In a recent study published in PLOS ONE, researchers developed an integrated approach combining next-generation sequencing (NGS), molecular barcoding, machine learning, and bioinformatics to enable high-throughput detection of severe acute respiratory syndrome coronavirus 2 (SARS-CoV-2) variants.
Background
SARS-CoV-2 amino acid substitutions (mutations) give rise to different variants with increased virulence and/or resistance to coronavirus disease 2019 (COVID-19) vaccines. Reverse transcription-polymerase chain reaction (RT-PCR) has been the gold standard for molecular detection; however, the method does not enable the identification of sequence variations in specific genomic locations.
Identifying SARS-CoV-2 infections and single nucleotide variants (SNVs) requires modification of the existing diagnostic techniques for mapping SARS-CoV-2 mutations in a rapid, reliable, real-time, and cost-effective manner. NGS enables variant analysis and lineage tracking; however, it has not yet been considered a standard method for mass screening. The integration of PCR and NGS offers several benefits such as large-scale testing, less cost, lower quantity of reagents required, and the readout of SARS-CoV-2 sequence variations.
About the study
In the present study, researchers detected SARS-CoV-2 variants using a protocol based on integrating multiplexed PCR, deoxyribonucleic acid (DNA)-barcoding, sample pooling, NGS, machine learning, and bioinformatics analysis at a single nucleotide resolution.
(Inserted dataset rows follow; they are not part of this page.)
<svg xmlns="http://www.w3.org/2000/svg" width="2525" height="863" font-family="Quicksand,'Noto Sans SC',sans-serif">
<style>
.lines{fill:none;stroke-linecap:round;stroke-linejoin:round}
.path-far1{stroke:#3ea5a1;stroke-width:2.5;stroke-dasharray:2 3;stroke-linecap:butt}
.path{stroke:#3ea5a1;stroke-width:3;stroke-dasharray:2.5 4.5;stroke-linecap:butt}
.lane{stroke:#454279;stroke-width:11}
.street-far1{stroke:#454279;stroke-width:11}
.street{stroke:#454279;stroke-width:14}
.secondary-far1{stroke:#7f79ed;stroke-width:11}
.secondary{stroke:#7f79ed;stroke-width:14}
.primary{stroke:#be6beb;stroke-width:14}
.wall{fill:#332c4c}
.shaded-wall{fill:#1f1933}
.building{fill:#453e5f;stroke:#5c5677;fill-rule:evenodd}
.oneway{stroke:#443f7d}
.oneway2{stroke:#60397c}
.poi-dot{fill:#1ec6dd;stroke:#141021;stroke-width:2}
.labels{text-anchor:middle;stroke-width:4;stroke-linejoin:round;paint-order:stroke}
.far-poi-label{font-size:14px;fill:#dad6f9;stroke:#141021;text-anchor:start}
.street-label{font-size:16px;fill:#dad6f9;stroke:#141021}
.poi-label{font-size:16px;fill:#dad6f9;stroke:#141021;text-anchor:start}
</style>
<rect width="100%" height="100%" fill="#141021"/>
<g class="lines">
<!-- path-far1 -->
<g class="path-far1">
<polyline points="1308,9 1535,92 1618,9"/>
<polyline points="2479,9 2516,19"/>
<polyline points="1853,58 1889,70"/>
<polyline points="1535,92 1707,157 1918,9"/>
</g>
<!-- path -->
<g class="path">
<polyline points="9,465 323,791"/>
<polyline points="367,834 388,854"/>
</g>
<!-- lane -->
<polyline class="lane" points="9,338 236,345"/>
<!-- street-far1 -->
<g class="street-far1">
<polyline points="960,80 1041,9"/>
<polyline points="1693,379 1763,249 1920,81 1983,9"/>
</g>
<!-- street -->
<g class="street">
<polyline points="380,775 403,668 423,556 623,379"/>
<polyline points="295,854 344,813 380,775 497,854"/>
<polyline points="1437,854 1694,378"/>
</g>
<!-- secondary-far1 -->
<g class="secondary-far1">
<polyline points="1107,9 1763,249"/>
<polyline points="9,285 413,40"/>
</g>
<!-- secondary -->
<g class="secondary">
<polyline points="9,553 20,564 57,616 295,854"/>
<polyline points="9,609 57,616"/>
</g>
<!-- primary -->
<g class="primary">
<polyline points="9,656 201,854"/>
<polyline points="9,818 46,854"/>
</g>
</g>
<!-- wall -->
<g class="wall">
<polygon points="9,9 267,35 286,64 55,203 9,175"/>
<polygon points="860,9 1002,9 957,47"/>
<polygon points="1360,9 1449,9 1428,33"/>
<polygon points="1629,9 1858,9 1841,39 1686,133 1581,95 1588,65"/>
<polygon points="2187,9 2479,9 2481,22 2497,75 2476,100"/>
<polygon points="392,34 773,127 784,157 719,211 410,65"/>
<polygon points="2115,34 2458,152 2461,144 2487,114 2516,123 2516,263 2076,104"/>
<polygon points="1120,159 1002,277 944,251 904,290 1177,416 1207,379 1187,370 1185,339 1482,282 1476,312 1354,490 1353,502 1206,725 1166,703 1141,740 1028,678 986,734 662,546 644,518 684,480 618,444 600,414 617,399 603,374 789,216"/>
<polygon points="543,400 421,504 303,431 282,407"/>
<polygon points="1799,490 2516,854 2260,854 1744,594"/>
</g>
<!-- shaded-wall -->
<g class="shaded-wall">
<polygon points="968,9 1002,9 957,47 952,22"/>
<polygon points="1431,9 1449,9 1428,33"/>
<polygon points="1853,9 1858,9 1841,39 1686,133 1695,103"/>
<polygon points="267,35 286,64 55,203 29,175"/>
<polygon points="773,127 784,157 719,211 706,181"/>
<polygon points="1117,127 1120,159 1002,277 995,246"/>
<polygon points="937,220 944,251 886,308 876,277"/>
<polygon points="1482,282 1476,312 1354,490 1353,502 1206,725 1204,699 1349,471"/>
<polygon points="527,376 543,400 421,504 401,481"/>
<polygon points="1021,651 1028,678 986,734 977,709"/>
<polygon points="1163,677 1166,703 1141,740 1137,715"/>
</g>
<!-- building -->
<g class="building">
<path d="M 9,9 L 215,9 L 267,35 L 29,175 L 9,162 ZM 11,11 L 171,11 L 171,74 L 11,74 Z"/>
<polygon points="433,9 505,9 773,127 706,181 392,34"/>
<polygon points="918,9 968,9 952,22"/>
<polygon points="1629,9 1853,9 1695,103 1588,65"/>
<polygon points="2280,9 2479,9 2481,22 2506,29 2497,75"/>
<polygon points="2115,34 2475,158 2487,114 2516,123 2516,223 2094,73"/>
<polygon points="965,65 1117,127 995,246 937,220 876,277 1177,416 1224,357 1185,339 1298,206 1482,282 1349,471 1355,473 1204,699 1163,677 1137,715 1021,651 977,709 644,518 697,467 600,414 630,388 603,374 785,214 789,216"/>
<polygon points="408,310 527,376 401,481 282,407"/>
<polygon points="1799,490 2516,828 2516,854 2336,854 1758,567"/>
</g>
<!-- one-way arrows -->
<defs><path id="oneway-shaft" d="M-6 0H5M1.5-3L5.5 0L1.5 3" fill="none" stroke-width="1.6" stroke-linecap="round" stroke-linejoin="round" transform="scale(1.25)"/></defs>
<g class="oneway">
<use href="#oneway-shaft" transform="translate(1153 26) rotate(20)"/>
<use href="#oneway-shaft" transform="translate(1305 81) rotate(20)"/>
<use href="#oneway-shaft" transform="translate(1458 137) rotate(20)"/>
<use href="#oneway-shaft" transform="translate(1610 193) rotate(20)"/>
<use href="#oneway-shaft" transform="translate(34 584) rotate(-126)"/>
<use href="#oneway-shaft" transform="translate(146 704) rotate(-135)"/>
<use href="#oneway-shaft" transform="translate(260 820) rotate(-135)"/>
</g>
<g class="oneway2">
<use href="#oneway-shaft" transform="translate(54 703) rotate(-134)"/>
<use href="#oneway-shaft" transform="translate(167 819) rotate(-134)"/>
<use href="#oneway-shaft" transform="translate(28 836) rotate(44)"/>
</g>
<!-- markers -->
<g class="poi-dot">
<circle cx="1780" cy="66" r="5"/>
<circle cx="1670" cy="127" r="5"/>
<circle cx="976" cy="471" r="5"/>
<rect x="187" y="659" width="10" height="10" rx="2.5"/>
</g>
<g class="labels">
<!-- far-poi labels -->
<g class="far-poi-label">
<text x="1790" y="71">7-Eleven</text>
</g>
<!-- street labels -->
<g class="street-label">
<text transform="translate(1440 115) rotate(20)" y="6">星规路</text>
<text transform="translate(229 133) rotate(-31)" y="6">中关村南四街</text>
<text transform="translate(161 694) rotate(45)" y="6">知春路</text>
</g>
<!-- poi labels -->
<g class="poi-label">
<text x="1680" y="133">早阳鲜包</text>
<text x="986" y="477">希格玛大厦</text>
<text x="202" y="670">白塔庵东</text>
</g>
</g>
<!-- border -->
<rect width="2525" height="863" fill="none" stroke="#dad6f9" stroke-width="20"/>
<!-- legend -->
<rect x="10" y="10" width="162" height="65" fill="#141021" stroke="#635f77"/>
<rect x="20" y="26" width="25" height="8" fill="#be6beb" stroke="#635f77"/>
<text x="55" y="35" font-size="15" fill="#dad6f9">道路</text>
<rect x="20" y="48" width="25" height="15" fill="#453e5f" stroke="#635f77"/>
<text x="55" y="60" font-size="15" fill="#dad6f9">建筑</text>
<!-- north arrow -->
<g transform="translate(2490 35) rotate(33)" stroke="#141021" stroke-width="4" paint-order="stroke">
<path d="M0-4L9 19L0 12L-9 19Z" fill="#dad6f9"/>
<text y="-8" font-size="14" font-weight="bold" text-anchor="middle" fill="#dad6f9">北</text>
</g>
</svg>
While PCR enables SARS-CoV-2 detection, NGS enables detection of sequence variations, machine learning improves the sensitivity and specificity of the technique, and bioinformatics enables data analysis.
Oropharyngeal and nasopharyngeal swabs were obtained from the patients (n = 960 specimens), from which RNA was extracted and subjected to RT-PCR analysis, and amplified complementary DNA (cDNA) of SARS-CoV-2 with >1 SNV in the sequence reads were generated. Subsequently, DNA -barcoding, sample pooling, library preparation, NGS-based amplicon sequencing, and machine learning analyses were performed.
The method enabled individually barcoded samples to be pooled together in one well and amplification of multiple fragments in parallel for processing thousands of samples simultaneously. A total of 2133 band 21,000 barcodes with 10 nitrogenous bases and 12 nitrogenous bases, respectively, were generated; however, only 96 distinct barcodes were selected for the analysis, and the viral reads were counted for every barcode.
For barcoding, patient-specific barcodes were generated >3 sequence-Levenshtein distance apart and added to DNA primers. The primer targets for the analysis were the SARS-CoV-2 nucleocapsid 1 (N1), N2, envelope (E), and open reading frame 1 (ORF1) genes. In addition, the human endogenous ribonuclease P (RNaseP) gene was used as an internal control.
In the analysis, 10 genetic libraries were prepared and sequenced to identify SARS-CoV-2 and its variants in the samples, along with sequence variations. The sequences were read using the Illumina NGS system to identify SARS-CoV-2-positive samples and their sequence variations.
Results
Three viral fragments were sequenced for SARS-CoV-2 detection, and seven single nucleotide SARS-CoV-2 variants were detected after NGS-based sequencing. The observed mutations were compared to SARS-CoV-2 databases using the nucleotide basic local alignment search tool (BLASTn) GenBank, following which six known SARS-CoV-2 variants and one novel variant were identified on screening 960 samples, of which 27% (n=258) were SARS-CoV-2 positive.
Of 258 SARS-CoV-2-positive specimens, 30 contained a common N-gene missense mutation, whereas six specimens also contained a substitution in ORF1a. The number of viral reads in the sample pool negatively correlated with the cycle threshold (Ct) numbers of the PCR analysis.
The protocol demonstrated 93.3% accuracy, 91.7% precision, 82.5% sensitivity, and 97.3% specificity, and on considering positive samples as those with Ct<30 (for the N-gene), the sensitivity and specificity increased to 100% and 98.5%, respectively, with 94.7% positive predictive value (PPV). The findings indicated that the diagnostic protocol could accurately detect SARS-CoV-2 and its variants.
However, multiplexing the N1 gene and the N2 gene together led to the generation of a non-specific 944 base pair (bp) DNA fragment since the two corresponding amplicons were situated close to each other. The formed 944bp-long fragment was an elongated product comprising the forward primer and reverse primer of the N1 gene and the N2, respectively. Since the fragment was added during the preparation of the genetic libraries library and ran simultaneously with all amplicons, it could give rise to a competitive NGS analysis and a lesser number of reads from DNA fragments under analysis.
Overall, the study findings showed that integrating multiplexed PCR assays, DNA barcoding, sample pooling, NGS, machine learning, and bioinformatics could be an effective diagnostic solution for high-throughput and accurate mass screening for SARS-CoV-2 variant and sequence variation detection.